§ Try it
Except for the images, repeat the entries below word for word.

§ Input material
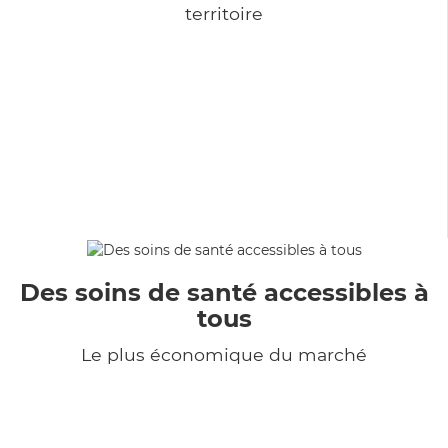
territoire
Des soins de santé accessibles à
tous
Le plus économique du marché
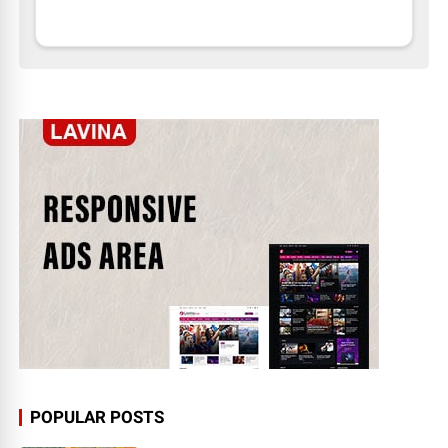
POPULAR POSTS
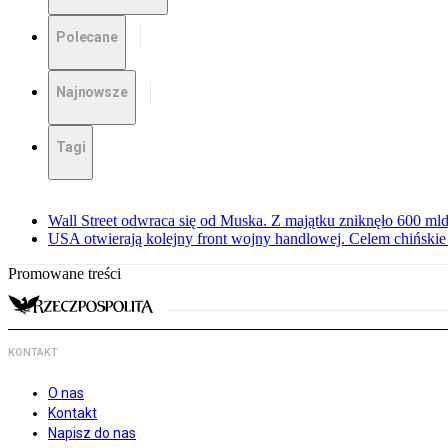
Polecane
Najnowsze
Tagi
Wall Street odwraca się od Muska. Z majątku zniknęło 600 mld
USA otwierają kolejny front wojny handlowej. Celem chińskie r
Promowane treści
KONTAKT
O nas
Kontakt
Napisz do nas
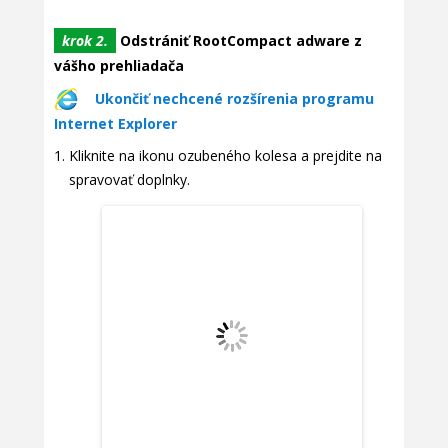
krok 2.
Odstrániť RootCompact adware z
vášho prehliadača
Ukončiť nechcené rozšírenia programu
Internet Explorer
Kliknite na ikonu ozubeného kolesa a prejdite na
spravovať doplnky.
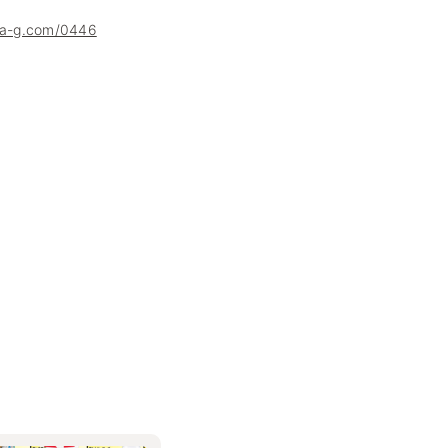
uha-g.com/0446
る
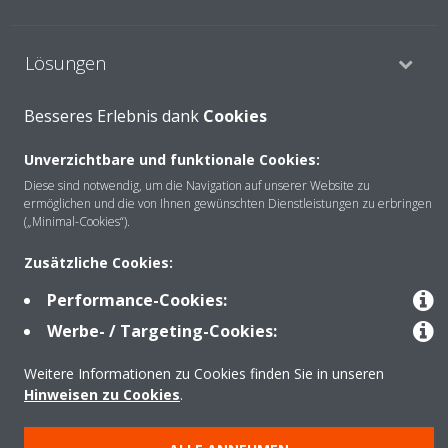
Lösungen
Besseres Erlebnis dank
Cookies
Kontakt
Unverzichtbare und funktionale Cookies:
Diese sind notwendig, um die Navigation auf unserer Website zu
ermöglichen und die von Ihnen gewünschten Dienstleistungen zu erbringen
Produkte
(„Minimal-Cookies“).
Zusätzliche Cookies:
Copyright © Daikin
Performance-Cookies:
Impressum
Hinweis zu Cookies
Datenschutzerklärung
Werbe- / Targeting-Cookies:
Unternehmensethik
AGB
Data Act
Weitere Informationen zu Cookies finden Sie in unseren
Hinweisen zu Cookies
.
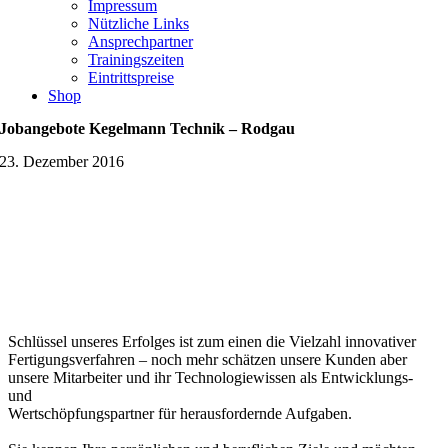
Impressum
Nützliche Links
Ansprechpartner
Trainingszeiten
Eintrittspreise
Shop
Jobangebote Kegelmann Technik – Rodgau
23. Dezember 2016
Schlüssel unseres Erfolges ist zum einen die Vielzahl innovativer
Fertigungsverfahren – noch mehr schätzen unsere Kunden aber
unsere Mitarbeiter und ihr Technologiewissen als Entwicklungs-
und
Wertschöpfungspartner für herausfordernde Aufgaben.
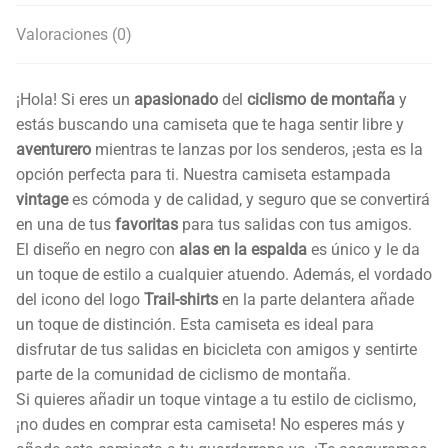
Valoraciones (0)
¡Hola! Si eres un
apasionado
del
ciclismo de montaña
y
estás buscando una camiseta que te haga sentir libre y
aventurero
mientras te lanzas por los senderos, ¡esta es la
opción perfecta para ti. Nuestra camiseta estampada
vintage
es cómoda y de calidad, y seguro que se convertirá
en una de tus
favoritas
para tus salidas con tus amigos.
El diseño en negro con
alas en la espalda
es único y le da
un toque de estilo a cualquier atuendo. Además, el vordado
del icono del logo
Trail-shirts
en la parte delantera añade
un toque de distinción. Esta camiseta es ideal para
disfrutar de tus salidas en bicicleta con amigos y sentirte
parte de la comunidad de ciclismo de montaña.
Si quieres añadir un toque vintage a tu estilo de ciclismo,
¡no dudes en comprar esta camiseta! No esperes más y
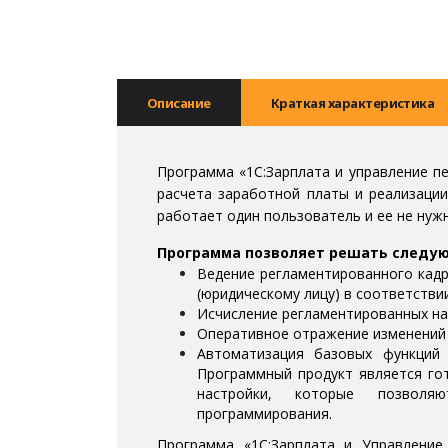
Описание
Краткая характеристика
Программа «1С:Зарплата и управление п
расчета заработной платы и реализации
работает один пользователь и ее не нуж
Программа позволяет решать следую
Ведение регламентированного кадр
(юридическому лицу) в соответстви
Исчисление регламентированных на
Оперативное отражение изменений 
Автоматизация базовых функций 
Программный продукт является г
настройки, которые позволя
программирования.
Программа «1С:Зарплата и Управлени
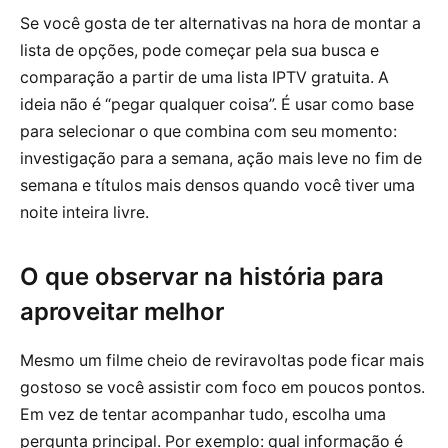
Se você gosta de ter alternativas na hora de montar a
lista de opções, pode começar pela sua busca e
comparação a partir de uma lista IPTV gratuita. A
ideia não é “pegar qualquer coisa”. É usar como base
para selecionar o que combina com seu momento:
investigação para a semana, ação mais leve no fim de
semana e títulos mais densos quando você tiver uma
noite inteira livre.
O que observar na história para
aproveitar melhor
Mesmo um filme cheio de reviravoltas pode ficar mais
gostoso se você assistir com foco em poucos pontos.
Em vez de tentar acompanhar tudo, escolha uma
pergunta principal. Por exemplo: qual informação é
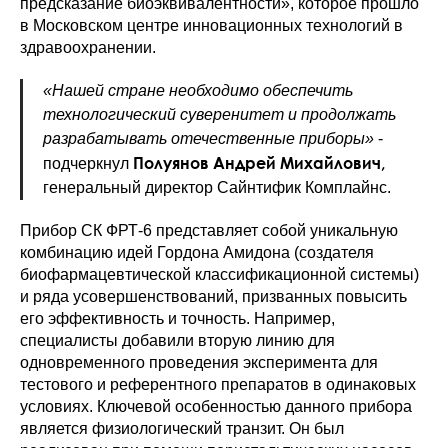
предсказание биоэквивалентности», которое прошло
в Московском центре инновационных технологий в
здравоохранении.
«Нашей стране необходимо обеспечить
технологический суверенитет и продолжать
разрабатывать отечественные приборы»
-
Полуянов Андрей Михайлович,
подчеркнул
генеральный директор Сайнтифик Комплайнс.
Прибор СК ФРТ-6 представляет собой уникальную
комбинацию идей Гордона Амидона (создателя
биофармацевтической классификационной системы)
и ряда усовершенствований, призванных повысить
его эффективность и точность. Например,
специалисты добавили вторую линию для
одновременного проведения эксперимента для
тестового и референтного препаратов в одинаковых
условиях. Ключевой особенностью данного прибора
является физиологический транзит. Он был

§ The completed task
territoire
Des soins de santé accessibles à
tous
Le plus économique du marché
POPULAR POSTS
Polecane
Najnowsze
Tagi
Wall Street odwraca się od Muska. Z majątku zniknęło 600 mld
USA otwierają kolejny front wojny handlowej. Celem chińskie r
Promowane treści
KONTAKT
O nas
Kontakt
Napisz do nas
krok 2.
Odstrániť RootCompact adware z
vášho prehliadača
Ukončiť nechcené rozšírenia programu
Internet Explorer
Kliknite na ikonu ozubeného kolesa a prejdite na
spravovať doplnky.
uha-g.com/0446
る
Lösungen
Besseres Erlebnis dank
Cookies
Kontakt
Unverzichtbare und funktionale Cookies:
Diese sind notwendig, um die Navigation auf unserer Website zu
ermöglichen und die von Ihnen gewünschten Dienstleistungen zu erbringen
Produkte
(„Minimal-Cookies“).
Zusätzliche Cookies:
Copyright © Daikin
Performance-Cookies:
Impressum
Hinweis zu Cookies
Datenschutzerklärung
Werbe- / Targeting-Cookies:
Unternehmensethik
AGB
Data Act
Weitere Informationen zu Cookies finden Sie in unseren
Hinweisen zu Cookies
.
Impressum
Nützliche Links
Ansprechpartner
Trainingszeiten
Eintrittspreise
Shop
Jobangebote Kegelmann Technik – Rodgau
23. Dezember 2016
Schlüssel unseres Erfolges ist zum einen die Vielzahl innovativer
Fertigungsverfahren – noch mehr schätzen unsere Kunden aber
unsere Mitarbeiter und ihr Technologiewissen als Entwicklungs-
und
Wertschöpfungspartner für herausfordernde Aufgaben.
Valoraciones (0)
¡Hola! Si eres un
apasionado
del
ciclismo de montaña
y
estás buscando una camiseta que te haga sentir libre y
aventurero
mientras te lanzas por los senderos, ¡esta es la
opción perfecta para ti. Nuestra camiseta estampada
vintage
es cómoda y de calidad, y seguro que se convertirá
en una de tus
favoritas
para tus salidas con tus amigos.
El diseño en negro con
alas en la espalda
es único y le da
un toque de estilo a cualquier atuendo. Además, el vordado
del icono del logo
Trail-shirts
en la parte delantera añade
un toque de distinción. Esta camiseta es ideal para
disfrutar de tus salidas en bicicleta con amigos y sentirte
parte de la comunidad de ciclismo de montaña.
Si quieres añadir un toque vintage a tu estilo de ciclismo,
¡no dudes en comprar esta camiseta! No esperes más y
Описание
Краткая характеристика
Программа «1С:Зарплата и управление п
расчета заработной платы и реализации
работает один пользователь и ее не нуж
Программа позволяет решать следую
Ведение регламентированного кадр
(юридическому лицу) в соответстви
Исчисление регламентированных на
Оперативное отражение изменений 
Автоматизация базовых функций 
Программный продукт является г
настройки, которые позволя
программирования.
Программа «1С:Зарплата и Управлени
Se você gosta de ter alternativas na hora de montar a
lista de opções, pode começar pela sua busca e
comparação a partir de uma lista IPTV gratuita. A
ideia não é “pegar qualquer coisa”. É usar como base
para selecionar o que combina com seu momento:
investigação para a semana, ação mais leve no fim de
semana e títulos mais densos quando você tiver uma
noite inteira livre.
O que observar na história para
aproveitar melhor
Mesmo um filme cheio de reviravoltas pode ficar mais
gostoso se você assistir com foco em poucos pontos.
Em vez de tentar acompanhar tudo, escolha uma
pergunta principal. Por exemplo: qual informação é
предсказание биоэквивалентности», которое прошло
в Московском центре инновационных технологий в
здравоохранении.
«Нашей стране необходимо обеспечить
технологический суверенитет и продолжать
разрабатывать отечественные приборы»
-
Полуянов Андрей Михайлович,
подчеркнул
генеральный директор Сайнтифик Комплайнс.
Прибор СК ФРТ-6 представляет собой уникальную
комбинацию идей Гордона Амидона (создателя
биофармацевтической классификационной системы)
и ряда усовершенствований, призванных повысить
его эффективность и точность. Например,
специалисты добавили вторую линию для
одновременного проведения эксперимента для
тестового и референтного препаратов в одинаковых
условиях. Ключевой особенностью данного прибора
является физиологический транзит. Он был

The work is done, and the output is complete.